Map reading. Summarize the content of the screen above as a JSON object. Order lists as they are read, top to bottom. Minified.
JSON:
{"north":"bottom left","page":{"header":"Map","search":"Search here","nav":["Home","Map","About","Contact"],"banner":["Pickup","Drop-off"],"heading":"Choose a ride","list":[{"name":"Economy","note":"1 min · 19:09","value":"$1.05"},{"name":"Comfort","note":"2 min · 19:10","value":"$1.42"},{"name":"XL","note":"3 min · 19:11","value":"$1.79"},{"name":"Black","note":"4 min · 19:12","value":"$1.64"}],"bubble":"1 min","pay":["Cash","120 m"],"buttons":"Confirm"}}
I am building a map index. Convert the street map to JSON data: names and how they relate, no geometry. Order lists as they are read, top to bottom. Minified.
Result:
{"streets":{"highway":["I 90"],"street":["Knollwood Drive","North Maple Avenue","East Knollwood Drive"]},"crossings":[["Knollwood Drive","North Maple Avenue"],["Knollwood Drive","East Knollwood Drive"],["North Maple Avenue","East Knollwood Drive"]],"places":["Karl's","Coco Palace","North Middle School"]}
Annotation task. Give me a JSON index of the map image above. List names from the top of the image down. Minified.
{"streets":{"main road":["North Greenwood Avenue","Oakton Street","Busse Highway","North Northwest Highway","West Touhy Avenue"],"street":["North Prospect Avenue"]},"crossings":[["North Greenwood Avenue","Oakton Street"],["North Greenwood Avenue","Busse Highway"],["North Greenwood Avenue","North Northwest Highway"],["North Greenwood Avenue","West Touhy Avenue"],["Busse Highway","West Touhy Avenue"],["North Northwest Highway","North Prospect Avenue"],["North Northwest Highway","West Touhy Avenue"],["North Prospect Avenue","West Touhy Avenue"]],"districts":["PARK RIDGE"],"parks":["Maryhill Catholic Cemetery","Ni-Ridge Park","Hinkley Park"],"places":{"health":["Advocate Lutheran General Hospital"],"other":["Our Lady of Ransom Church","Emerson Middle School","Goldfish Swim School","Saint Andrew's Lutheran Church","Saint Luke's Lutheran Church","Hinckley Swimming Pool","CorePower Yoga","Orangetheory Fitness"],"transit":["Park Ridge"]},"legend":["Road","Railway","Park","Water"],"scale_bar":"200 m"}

-------

What to produce » Search the material for the string "lists" and show every line that has it.

Result of the task »
Map reading. Summarize the content of the screen above as a JSON object. Order lists as they are read, top to bottom. Minified.
I am building a map index. Convert the street map to JSON data: names and how they relate, no geometry. Order lists as they are read, top to bottom. Minified.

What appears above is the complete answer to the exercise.